== Texto proporcionado

Durante muchos años había sido un admirador de sus libros; pero no me
había atrevido a conocerle personalmente sin que mediase una
presentación. Hice el viaje hasta su casa, cerca de Ashford en Kent, con
una expectación algo agitada. Mi primera impresión fue de sorpresa.
Hablaba inglés con un acento extranjero muy acentuado y, en su porte, no
había nada en absoluto que sugiriese el mar. Era un aristócrata polaco
de los pies a la cabeza. Los sentimientos que le inspiraban el mar e
Inglaterra eran sentimientos de amor romántico: un amor a cierta
distancia; la suficiente para hacer al idilio inmaculado. Su amor por el
mar empezó en sus primeros años. Cuando les dijo a sus padres que
quería seguir la carrera de marino, le exhortaron a que ingresara en la
marina austríaca; pero él necesitaba la aventura y los mares tropicales y
extraños ríos enmarcados por espesas arboledas, y la marina austríaca
no le ofrecía ningún margen para la satisfacción de esos deseos. Su
familia quedó horrorizada ante la idea de que hiciese su carrera en la
marina mercante inglesa; pero la determinación de Conrad fue inflexible.

====
== Datos mostrados

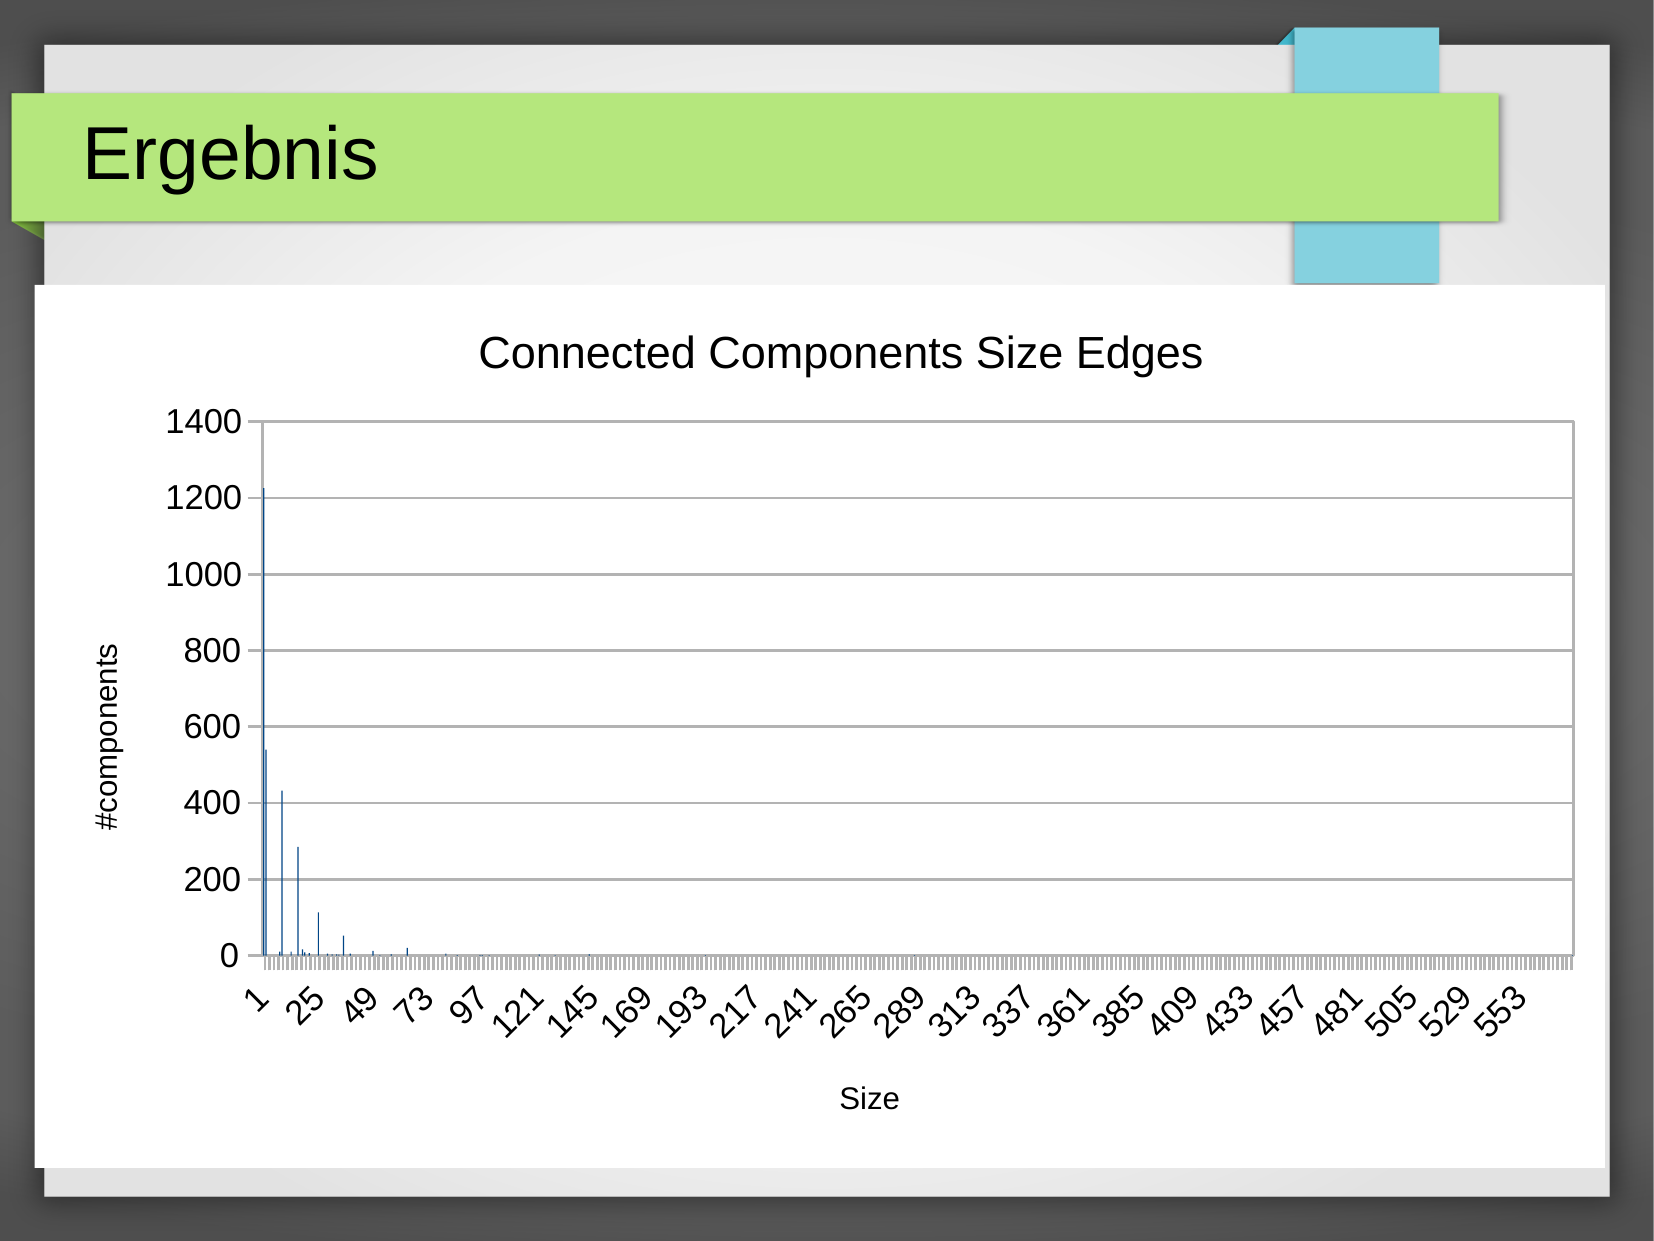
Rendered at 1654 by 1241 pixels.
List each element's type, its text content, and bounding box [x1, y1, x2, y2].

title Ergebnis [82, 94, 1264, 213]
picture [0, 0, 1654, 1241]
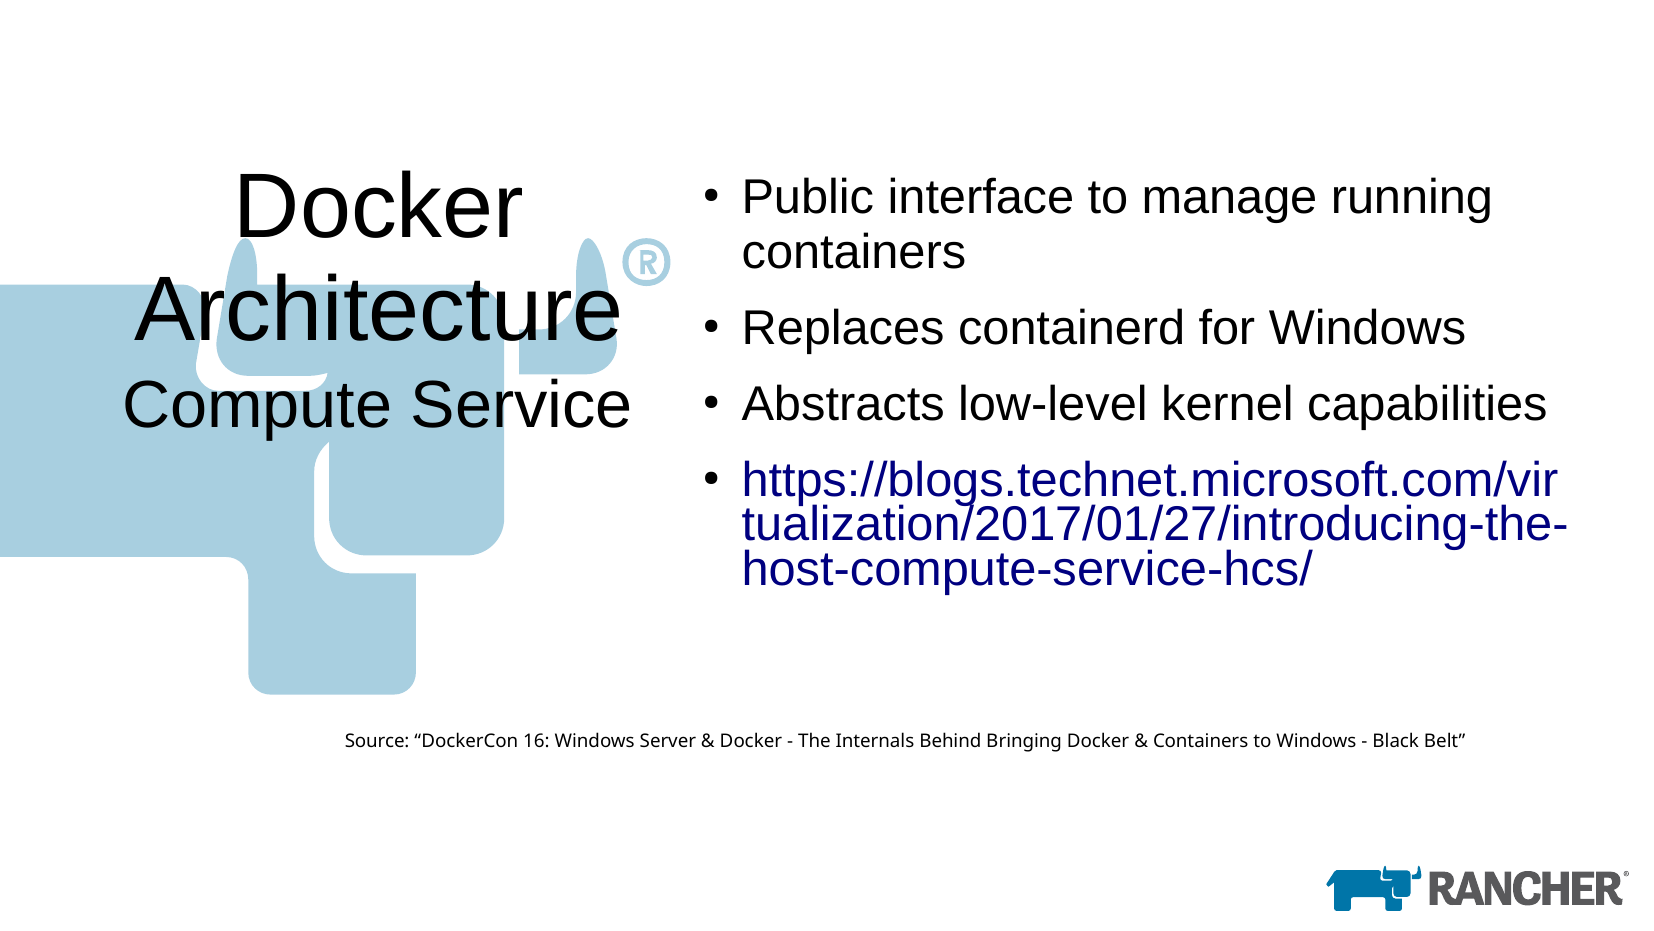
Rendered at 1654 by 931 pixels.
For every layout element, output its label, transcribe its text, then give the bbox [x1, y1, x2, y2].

====

§ Consigna 1:
Según el texto sobre Conrad, ¿qué cosas necesitaba él que la marina austríaca no le ofrecía? Escríbelas en una lista.
§ Consigna 2:
Contesta estas preguntas sobre el texto de Conrad:
(a) ¿Cerca de qué lugar estaba la casa de Conrad?
(b) ¿En qué marina le pidieron sus padres que ingresara?
(c) ¿Con qué acento hablaba inglés?

§ Respuesta resuelta 1:
- La aventura
- Los mares tropicales
- Extraños ríos enmarcados por espesas arboledas

§ Respuesta resuelta 2:
(a) Cerca de Ashford, en Kent.
(b) En la marina austríaca.
(c) Con un acento extranjero muy acentuado.